___ Available data
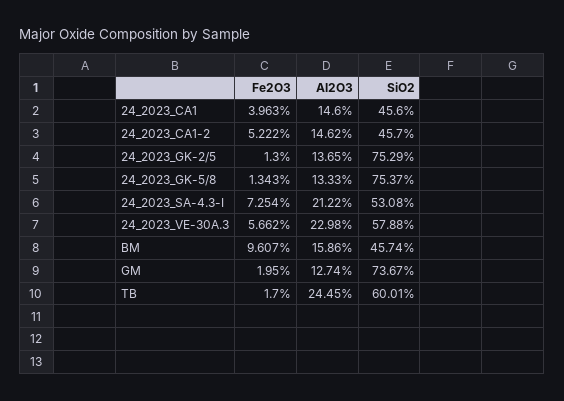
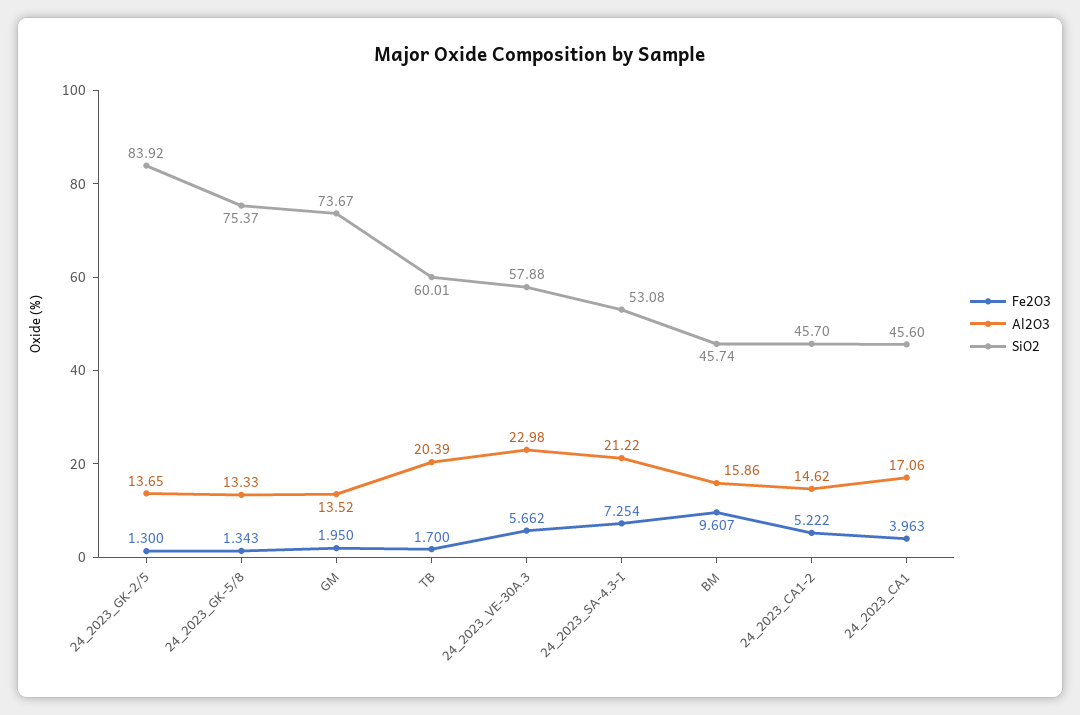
  {
    "Fe2O3": {
      "24_2023_CA1": 3.963,
      "24_2023_CA1-2": 5.222,
      "24_2023_GK-2/5": 1.3,
      "24_2023_GK-5/8": 1.343,
      "24_2023_SA-4.3-I": 7.254,
      "24_2023_VE-30A.3": 5.662,
      "BM": 9.607,
      "GM": 1.95,
      "TB": 1.7
    },
    "Al2O3": {
-     "24_2023_CA1": 14.6,
+     "24_2023_CA1": 17.06,
      "24_2023_CA1-2": 14.62,
      "24_2023_GK-2/5": 13.65,
      "24_2023_GK-5/8": 13.33,
      "24_2023_SA-4.3-I": 21.22,
      "24_2023_VE-30A.3": 22.98,
      "BM": 15.86,
-     "GM": 12.74,
+     "GM": 13.52,
-     "TB": 24.45
+     "TB": 20.39
    },
    "SiO2": {
      "24_2023_CA1": 45.6,
      "24_2023_CA1-2": 45.7,
-     "24_2023_GK-2/5": 75.29,
+     "24_2023_GK-2/5": 83.92,
      "24_2023_GK-5/8": 75.37,
      "24_2023_SA-4.3-I": 53.08,
      "24_2023_VE-30A.3": 57.88,
      "BM": 45.74,
      "GM": 73.67,
      "TB": 60.01
    }
  }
______
▶ _Your goal_
Print the entries above exactly, leaving pictures out.

▶ _Answer to this task_
  {
    "Fe2O3": {
      "24_2023_CA1": 3.963,
      "24_2023_CA1-2": 5.222,
      "24_2023_GK-2/5": 1.3,
      "24_2023_GK-5/8": 1.343,
      "24_2023_SA-4.3-I": 7.254,
      "24_2023_VE-30A.3": 5.662,
      "BM": 9.607,
      "GM": 1.95,
      "TB": 1.7
    },
    "Al2O3": {
-     "24_2023_CA1": 14.6,
+     "24_2023_CA1": 17.06,
      "24_2023_CA1-2": 14.62,
      "24_2023_GK-2/5": 13.65,
      "24_2023_GK-5/8": 13.33,
      "24_2023_SA-4.3-I": 21.22,
      "24_2023_VE-30A.3": 22.98,
      "BM": 15.86,
-     "GM": 12.74,
+     "GM": 13.52,
-     "TB": 24.45
+     "TB": 20.39
    },
    "SiO2": {
      "24_2023_CA1": 45.6,
      "24_2023_CA1-2": 45.7,
-     "24_2023_GK-2/5": 75.29,
+     "24_2023_GK-2/5": 83.92,
      "24_2023_GK-5/8": 75.37,
      "24_2023_SA-4.3-I": 53.08,
      "24_2023_VE-30A.3": 57.88,
      "BM": 45.74,
      "GM": 73.67,
      "TB": 60.01
    }
  }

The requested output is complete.